The Fat Seed's Ube Waffle Is an Unexpected Twist to The Brunch Staple
They have a little bit of everything!
The Fat Seed Café + Roastery
G/F UP Town Center, Katipunan Avenue, Quezon City
Open daily from 10 a.m. to 10 p.m.
(SPOT.ph) We think it's safe to say that the Fat Seed Café + Roastery is a family legacy in the making. It's difficult to make any educated guesses about it at the moment; not only because it's still in its early days, but also in that the clientele seem to be the dictionary definition of eclectic.
Their look also has an element of a-little-bit-of-everything—as does their menu, you'll learn in a little bit—but it also feels cohesive. Made from local wood and by local craftsmen, the custom furniture would make Bobby from Queer Eye gasp a little bit. Just a little.
Friends Bryant Dee and Chef Pierre Ivan Tan say that the “café” in the name is a bit of a cop-out. “We don't limit ourselves to the lunch rush,” says Bryant, “and it's surprising.
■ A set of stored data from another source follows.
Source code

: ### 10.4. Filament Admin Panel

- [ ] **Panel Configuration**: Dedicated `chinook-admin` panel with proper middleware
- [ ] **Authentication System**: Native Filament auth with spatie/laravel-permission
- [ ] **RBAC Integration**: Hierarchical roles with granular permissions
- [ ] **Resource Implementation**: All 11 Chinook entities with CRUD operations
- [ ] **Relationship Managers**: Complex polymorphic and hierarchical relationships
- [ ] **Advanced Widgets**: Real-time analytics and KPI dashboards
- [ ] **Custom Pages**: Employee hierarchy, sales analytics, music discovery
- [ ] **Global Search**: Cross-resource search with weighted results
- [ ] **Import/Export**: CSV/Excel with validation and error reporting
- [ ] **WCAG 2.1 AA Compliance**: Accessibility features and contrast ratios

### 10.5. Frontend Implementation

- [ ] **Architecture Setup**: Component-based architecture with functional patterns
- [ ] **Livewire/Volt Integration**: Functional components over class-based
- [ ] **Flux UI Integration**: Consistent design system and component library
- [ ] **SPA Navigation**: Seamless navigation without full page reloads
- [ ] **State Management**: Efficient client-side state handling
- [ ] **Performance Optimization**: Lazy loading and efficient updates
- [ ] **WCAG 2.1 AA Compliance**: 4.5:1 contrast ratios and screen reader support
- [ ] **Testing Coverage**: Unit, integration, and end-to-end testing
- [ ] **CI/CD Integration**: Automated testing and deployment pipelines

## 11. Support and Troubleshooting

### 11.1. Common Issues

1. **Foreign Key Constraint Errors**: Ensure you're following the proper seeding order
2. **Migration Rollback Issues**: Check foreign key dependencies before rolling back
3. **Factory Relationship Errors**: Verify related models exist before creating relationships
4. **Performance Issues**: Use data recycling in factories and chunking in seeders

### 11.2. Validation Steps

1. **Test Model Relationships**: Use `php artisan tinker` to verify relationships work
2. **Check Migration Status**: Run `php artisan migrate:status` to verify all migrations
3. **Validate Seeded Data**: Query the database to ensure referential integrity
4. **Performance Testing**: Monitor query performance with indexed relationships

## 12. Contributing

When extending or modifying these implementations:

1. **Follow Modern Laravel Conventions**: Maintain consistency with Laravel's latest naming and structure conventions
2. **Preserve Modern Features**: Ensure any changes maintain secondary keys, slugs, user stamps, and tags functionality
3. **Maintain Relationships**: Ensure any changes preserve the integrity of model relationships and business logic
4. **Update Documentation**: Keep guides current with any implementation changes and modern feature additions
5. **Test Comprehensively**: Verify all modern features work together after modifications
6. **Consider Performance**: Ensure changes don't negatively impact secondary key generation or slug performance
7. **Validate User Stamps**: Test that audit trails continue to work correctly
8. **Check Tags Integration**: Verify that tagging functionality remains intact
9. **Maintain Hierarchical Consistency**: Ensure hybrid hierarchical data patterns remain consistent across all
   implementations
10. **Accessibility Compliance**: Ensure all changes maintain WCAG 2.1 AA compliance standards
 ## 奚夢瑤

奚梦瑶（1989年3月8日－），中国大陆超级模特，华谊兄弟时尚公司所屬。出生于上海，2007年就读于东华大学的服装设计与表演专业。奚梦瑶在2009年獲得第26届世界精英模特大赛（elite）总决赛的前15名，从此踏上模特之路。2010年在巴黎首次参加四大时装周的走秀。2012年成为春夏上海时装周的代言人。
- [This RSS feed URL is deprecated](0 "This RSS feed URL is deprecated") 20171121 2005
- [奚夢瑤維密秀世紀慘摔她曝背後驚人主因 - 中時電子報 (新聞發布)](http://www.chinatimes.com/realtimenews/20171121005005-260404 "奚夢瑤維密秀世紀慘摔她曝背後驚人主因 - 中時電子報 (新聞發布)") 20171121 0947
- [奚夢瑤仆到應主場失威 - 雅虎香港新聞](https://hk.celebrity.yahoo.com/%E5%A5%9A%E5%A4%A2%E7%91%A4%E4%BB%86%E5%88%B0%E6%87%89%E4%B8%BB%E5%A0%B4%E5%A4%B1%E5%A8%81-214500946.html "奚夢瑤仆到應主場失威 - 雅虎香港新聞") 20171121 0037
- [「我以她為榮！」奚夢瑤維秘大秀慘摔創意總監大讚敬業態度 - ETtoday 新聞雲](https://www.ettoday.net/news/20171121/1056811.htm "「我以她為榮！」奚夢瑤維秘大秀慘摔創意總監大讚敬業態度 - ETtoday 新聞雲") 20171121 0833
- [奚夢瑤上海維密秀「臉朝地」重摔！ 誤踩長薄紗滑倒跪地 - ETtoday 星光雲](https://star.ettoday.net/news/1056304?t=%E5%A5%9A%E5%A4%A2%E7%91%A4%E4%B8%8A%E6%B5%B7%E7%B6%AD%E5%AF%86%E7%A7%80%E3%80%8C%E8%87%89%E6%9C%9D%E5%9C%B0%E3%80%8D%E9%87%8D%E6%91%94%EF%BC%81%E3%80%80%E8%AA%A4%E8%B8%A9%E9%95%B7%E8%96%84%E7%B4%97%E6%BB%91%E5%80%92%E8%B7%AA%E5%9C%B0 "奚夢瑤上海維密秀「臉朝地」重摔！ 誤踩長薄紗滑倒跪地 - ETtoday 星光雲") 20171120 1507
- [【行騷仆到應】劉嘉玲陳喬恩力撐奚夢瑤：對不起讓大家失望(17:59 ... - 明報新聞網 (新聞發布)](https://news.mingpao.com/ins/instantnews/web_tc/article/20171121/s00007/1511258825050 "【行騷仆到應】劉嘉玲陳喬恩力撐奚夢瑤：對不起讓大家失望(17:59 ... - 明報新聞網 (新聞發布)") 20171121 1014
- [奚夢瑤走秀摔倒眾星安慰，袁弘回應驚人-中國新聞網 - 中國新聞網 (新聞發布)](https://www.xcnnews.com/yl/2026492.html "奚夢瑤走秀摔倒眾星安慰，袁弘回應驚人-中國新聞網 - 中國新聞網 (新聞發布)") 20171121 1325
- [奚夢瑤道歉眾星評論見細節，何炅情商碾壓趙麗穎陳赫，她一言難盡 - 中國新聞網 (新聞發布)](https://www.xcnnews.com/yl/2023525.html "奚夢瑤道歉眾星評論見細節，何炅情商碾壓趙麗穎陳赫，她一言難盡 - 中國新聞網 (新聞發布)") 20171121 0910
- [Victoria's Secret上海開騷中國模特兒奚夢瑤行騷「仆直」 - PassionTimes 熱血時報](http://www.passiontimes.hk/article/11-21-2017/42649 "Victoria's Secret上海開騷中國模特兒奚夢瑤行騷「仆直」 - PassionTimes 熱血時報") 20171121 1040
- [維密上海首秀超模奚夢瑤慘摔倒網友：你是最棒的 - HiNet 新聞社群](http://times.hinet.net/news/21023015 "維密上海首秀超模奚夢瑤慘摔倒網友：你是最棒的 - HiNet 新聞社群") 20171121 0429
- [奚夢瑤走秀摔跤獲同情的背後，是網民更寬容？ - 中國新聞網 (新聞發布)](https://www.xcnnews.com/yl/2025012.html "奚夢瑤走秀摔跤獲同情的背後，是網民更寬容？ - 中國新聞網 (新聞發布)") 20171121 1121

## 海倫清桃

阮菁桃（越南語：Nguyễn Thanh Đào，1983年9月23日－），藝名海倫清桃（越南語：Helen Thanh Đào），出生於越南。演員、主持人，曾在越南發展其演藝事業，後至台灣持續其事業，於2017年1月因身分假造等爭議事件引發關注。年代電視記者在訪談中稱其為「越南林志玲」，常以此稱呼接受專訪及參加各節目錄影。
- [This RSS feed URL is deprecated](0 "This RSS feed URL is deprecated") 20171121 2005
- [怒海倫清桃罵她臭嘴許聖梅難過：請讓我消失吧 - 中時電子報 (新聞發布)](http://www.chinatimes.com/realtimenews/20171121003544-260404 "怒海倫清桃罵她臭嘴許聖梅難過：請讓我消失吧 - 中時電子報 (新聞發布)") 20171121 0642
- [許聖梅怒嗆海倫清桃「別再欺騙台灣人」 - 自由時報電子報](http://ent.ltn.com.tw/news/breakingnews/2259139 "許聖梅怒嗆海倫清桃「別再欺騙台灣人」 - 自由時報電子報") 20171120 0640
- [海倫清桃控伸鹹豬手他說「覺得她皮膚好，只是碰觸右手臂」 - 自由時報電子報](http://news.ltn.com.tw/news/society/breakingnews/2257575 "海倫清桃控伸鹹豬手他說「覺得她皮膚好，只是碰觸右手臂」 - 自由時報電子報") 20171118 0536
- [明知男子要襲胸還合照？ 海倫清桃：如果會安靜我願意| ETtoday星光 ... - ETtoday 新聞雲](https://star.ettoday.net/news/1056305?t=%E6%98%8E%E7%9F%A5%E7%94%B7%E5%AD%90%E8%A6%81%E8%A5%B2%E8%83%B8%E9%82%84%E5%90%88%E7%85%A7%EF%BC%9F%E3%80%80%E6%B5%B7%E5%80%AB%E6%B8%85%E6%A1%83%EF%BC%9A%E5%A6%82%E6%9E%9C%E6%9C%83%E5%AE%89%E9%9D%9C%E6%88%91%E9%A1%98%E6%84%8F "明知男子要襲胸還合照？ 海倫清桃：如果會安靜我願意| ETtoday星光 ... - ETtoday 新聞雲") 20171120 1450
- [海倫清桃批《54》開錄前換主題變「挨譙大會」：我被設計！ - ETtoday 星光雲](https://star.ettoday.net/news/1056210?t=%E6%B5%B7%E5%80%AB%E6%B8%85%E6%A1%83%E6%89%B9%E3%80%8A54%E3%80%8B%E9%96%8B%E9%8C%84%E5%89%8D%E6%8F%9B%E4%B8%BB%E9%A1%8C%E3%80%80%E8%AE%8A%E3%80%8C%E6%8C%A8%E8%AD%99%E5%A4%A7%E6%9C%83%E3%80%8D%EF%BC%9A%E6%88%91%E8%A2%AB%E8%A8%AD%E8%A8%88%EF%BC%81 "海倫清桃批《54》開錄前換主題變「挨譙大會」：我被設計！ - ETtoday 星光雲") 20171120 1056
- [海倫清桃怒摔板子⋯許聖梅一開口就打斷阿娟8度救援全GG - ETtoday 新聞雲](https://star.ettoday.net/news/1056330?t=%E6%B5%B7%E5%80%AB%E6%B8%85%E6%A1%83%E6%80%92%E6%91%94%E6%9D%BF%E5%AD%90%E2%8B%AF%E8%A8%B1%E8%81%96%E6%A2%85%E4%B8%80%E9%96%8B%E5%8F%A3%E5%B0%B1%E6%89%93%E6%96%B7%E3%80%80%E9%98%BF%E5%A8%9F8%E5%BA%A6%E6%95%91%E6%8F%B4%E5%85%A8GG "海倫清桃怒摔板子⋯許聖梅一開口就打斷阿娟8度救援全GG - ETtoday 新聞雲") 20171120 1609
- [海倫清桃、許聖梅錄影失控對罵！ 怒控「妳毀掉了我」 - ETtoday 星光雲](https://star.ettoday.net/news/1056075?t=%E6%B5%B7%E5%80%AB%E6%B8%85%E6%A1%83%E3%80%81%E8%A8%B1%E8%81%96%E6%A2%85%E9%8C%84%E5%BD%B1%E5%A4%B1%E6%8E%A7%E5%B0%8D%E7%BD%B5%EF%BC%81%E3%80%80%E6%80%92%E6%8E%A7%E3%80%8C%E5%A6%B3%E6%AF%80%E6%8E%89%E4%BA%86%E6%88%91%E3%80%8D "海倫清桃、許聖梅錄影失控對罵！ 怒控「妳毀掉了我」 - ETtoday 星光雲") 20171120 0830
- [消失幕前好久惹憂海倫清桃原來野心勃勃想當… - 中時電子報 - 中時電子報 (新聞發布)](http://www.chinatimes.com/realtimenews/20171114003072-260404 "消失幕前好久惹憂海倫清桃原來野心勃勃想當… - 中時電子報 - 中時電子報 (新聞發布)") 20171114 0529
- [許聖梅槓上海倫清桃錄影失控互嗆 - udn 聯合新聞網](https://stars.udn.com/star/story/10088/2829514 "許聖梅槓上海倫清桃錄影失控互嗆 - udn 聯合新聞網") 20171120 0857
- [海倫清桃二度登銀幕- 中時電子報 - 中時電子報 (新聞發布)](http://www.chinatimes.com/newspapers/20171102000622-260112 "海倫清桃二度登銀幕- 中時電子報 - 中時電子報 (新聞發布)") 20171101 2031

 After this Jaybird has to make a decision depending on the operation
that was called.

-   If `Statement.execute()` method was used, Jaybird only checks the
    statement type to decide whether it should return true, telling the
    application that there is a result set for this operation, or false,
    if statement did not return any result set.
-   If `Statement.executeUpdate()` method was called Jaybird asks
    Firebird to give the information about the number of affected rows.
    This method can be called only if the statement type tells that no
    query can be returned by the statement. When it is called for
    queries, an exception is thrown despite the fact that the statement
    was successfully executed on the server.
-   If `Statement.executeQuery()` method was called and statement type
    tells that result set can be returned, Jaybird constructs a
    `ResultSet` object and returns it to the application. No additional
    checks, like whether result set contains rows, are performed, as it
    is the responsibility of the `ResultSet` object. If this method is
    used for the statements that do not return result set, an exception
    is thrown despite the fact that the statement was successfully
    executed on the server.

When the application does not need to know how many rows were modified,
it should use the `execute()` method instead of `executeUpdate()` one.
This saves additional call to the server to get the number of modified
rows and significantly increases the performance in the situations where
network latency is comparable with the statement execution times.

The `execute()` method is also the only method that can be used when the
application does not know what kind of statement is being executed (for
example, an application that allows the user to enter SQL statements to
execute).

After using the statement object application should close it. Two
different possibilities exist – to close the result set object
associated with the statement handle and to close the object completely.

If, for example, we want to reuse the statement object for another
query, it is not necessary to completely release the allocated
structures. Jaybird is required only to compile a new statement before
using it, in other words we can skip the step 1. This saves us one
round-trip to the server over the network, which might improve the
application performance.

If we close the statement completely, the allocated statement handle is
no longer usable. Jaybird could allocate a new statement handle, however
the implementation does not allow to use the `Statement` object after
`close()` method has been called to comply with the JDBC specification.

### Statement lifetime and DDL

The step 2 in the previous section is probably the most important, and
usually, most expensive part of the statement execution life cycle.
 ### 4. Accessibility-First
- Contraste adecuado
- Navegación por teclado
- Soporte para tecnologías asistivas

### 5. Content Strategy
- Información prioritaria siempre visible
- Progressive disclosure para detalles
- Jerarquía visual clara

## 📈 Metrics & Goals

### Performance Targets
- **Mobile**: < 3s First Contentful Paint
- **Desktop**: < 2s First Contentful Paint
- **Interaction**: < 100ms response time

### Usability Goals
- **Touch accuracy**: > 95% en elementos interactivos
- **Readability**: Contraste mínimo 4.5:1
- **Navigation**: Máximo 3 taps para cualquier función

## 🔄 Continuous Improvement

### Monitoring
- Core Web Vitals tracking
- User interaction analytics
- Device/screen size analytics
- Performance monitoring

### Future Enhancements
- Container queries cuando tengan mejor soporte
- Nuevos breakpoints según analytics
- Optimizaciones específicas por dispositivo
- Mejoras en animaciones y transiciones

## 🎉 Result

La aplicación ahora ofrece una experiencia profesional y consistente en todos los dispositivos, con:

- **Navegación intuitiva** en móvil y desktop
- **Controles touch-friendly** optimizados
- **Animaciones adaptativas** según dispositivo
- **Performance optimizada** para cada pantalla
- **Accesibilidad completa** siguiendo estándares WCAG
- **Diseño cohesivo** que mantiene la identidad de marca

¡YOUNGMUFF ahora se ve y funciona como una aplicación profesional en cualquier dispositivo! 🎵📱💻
Come here between 2 p.m. to 5 p.m., and it's pretty packed.”
Buttermilk Fried Chicken with Ube Waffles in Salted Egg Sauce
Their menu looks a little bit like a magazine, so you can flip through it leisurely and get your Miranda Priestly on if you feel like it. If it's brunch, you'll ditch the editorial vibes for their Buttermilk Fried Chicken with Ube Waffles in Salted Egg Sauce (P325). Need we say more? Not really, but we will anyway: There's bacon-maple syrup on the side.
Fat Seed Benedict
The Fat Seed Benedict (P295) presents a slightly less intimidating option for breakfast, though the slab of maple bacon on it is a house special and all sorts of impressive. If the guilt is strong in you, the Mushroom Fritters (P175) would be the answer. It may not be typical breakfast material, but that doesn't make it any less satisfying. Crunchy umami bites with an incredible in-house ketchup is one thing, but if you order vinegar instead, well, that's about as Pinoy as Pinoy can get. (We're kidding, guys. But it is actually even better than the ketchup.)
Fat Seed Burger
Fat Seed Signature Porkchop
Make the transition into lunch with the Fat Seed Burger (P395) which, if nothing else, is interesting to look at with its black brioche. Thankfully, though, it's also a decent sandwich. For something heartier, the Fat Seed Signature Porkchop (P395) sports a beer brine, homemade miso sauce, mashed sweet potatoes, and a dollop of herb butter. That's really all you need to know. Also, we hope you respect yourself enough to order this to split.
And get the LGBT (P135) while you're at it. Like the community it's named for, this infusion of lime, ginger, and basil is refreshing and unexpected. It might even make you see rainbows.
Hotate Soy Cream Pasta
Now, you have to listen very carefully. There are two particular items on this menu—three if you count the porkchop—that you must indulge in. The Hotate Soy Cream Pasta (P385) is the improbable aggregate of your hankering for Italian and the feeling of getting a good bowl of udon. It must be tasted to be believed, really, but if you really need convincing, it also boasts some tender bites of scallop. It should be pretty clear by now that you need to get your butt over to UP Town Center.
Then there's the real killer in this joint that goes by the name of Wagyu Pares (P305) and no, we are not kidding. It's everything you want in Wagyu cubes, with all the comfort of our traditional pares, plus Fat Seed's amazing fried rice—and who doesn't love fried rice—all rolled into a familiar childhood baon receptacle. There's really no polite way to talk about it, and we like to think of ourselves as family-friendly most of the time. If a dish could be rated NC-17, the Wagyu Pares would get that rating.
The temptation to waffle on is very real, but you need to go and see for yourself. That is, if you're not already seated and ordering. The Fat Seed could potentially be a great place to people-watch, but you'll probably never know that because you'll be busy looking at your food. As you should be.